Duplicate the material word for word, from its very start down through the line that contains "il nodo di collegament", including both the first line and that line.

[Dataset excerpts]
· · · · ·
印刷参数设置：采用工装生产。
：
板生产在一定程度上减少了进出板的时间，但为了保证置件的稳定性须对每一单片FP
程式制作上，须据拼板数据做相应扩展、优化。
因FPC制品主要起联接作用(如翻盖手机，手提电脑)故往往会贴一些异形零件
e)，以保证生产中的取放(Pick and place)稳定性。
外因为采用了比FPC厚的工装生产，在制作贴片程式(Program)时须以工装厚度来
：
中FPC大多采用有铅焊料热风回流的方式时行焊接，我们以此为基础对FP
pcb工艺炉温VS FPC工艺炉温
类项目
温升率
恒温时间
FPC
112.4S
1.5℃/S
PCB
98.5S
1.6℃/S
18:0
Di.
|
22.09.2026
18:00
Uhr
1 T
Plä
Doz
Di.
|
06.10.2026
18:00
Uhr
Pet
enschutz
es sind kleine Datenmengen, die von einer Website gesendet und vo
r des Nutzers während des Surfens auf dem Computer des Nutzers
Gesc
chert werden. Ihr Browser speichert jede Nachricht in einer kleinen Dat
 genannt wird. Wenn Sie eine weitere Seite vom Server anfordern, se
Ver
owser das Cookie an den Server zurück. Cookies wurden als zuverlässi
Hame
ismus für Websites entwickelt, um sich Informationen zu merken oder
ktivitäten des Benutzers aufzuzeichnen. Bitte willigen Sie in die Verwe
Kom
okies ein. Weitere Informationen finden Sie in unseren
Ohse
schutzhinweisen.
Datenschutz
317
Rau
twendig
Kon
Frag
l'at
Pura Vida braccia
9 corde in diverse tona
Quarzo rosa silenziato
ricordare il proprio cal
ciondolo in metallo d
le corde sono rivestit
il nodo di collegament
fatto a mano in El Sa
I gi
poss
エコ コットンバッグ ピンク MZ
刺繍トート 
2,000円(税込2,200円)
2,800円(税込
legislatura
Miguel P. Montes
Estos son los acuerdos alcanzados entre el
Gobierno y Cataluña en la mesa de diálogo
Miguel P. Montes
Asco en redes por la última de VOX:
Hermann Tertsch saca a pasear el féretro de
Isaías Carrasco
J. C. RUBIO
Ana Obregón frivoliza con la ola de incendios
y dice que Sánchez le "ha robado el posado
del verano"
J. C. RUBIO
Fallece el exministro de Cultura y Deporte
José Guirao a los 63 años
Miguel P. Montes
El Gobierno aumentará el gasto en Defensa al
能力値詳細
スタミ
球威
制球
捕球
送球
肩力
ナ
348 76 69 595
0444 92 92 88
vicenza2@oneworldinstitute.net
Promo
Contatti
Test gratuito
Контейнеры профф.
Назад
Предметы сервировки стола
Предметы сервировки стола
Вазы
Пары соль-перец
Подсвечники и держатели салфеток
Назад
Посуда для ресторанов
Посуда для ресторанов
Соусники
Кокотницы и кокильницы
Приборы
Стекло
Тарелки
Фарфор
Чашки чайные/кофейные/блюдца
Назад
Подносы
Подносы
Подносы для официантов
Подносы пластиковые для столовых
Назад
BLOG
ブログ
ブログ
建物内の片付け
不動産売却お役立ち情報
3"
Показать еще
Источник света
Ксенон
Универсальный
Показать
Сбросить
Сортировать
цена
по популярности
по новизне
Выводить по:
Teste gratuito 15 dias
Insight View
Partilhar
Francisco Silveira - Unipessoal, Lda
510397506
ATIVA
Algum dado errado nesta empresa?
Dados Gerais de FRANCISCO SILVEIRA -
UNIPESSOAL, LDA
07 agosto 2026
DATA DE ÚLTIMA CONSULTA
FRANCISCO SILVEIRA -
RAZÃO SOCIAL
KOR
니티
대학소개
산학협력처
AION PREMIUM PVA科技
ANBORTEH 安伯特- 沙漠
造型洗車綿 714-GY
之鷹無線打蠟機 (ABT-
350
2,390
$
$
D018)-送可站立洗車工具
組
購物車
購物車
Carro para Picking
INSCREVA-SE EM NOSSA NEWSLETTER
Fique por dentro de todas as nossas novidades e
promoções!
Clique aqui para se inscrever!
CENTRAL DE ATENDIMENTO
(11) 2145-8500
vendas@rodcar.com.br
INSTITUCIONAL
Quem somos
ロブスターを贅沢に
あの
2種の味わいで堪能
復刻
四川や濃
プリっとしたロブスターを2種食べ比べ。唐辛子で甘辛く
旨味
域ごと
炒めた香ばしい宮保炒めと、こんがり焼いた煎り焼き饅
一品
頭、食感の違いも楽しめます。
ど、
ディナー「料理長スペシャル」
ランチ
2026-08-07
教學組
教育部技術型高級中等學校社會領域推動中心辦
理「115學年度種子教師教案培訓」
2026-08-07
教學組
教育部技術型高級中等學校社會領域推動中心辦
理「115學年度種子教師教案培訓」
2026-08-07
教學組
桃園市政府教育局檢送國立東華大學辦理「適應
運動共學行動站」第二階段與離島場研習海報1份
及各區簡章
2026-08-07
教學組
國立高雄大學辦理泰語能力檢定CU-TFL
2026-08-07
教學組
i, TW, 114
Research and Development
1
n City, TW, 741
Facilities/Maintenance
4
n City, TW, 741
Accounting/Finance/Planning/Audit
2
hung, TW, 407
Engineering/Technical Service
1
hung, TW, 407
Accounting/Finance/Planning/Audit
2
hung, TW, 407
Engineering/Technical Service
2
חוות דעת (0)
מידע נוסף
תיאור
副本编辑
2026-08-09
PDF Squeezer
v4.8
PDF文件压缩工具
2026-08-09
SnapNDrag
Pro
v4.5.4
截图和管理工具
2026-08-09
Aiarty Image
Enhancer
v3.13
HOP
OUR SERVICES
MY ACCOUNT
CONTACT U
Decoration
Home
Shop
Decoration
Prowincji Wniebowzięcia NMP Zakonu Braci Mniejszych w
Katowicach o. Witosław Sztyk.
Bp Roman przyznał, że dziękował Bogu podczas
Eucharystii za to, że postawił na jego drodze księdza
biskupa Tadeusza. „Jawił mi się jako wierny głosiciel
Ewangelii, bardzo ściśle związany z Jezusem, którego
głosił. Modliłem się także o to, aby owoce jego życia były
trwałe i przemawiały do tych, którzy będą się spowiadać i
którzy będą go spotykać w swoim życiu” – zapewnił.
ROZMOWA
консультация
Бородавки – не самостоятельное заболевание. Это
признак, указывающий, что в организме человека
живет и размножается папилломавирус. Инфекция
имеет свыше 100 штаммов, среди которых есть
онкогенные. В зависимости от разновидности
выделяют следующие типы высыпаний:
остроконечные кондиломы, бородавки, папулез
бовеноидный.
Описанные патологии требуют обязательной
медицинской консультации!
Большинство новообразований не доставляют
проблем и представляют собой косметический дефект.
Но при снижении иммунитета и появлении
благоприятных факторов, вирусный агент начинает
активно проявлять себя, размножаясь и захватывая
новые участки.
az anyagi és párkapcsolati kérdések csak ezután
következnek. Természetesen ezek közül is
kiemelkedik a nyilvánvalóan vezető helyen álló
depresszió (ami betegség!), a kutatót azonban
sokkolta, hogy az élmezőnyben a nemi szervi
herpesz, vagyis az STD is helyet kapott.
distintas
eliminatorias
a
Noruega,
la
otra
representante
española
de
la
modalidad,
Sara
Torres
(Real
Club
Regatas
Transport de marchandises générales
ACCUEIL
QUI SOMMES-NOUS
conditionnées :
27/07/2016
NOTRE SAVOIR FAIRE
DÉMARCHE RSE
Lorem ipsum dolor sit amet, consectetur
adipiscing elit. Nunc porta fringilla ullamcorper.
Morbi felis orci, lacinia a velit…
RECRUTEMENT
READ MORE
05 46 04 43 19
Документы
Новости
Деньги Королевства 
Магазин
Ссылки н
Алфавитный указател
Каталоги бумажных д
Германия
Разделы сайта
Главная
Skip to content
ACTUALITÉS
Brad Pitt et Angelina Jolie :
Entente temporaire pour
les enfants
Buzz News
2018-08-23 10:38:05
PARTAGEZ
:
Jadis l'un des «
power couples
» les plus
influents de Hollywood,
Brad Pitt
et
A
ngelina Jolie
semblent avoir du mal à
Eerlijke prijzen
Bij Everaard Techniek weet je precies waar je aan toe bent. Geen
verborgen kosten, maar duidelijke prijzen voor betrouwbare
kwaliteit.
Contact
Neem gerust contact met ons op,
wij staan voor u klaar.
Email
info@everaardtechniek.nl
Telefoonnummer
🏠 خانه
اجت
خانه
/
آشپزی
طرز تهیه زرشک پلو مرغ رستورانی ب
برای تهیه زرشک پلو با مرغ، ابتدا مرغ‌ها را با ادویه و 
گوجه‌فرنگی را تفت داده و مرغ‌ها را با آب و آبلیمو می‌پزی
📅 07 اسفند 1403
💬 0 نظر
· · · · ·
• **Result of this exercise**
印刷参数设置：采用工装生产。
：
板生产在一定程度上减少了进出板的时间，但为了保证置件的稳定性须对每一单片FP
程式制作上，须据拼板数据做相应扩展、优化。
因FPC制品主要起联接作用(如翻盖手机，手提电脑)故往往会贴一些异形零件
e)，以保证生产中的取放(Pick and place)稳定性。
外因为采用了比FPC厚的工装生产，在制作贴片程式(Program)时须以工装厚度来
：
中FPC大多采用有铅焊料热风回流的方式时行焊接，我们以此为基础对FP
pcb工艺炉温VS FPC工艺炉温
类项目
温升率
恒温时间
FPC
112.4S
1.5℃/S
PCB
98.5S
1.6℃/S
18:0
Di.
|
22.09.2026
18:00
Uhr
1 T
Plä
Doz
Di.
|
06.10.2026
18:00
Uhr
Pet
enschutz
es sind kleine Datenmengen, die von einer Website gesendet und vo
r des Nutzers während des Surfens auf dem Computer des Nutzers
Gesc
chert werden. Ihr Browser speichert jede Nachricht in einer kleinen Dat
 genannt wird. Wenn Sie eine weitere Seite vom Server anfordern, se
Ver
owser das Cookie an den Server zurück. Cookies wurden als zuverlässi
Hame
ismus für Websites entwickelt, um sich Informationen zu merken oder
ktivitäten des Benutzers aufzuzeichnen. Bitte willigen Sie in die Verwe
Kom
okies ein. Weitere Informationen finden Sie in unseren
Ohse
schutzhinweisen.
Datenschutz
317
Rau
twendig
Kon
Frag
l'at
Pura Vida braccia
9 corde in diverse tona
Quarzo rosa silenziato
ricordare il proprio cal
ciondolo in metallo d
le corde sono rivestit
il nodo di collegament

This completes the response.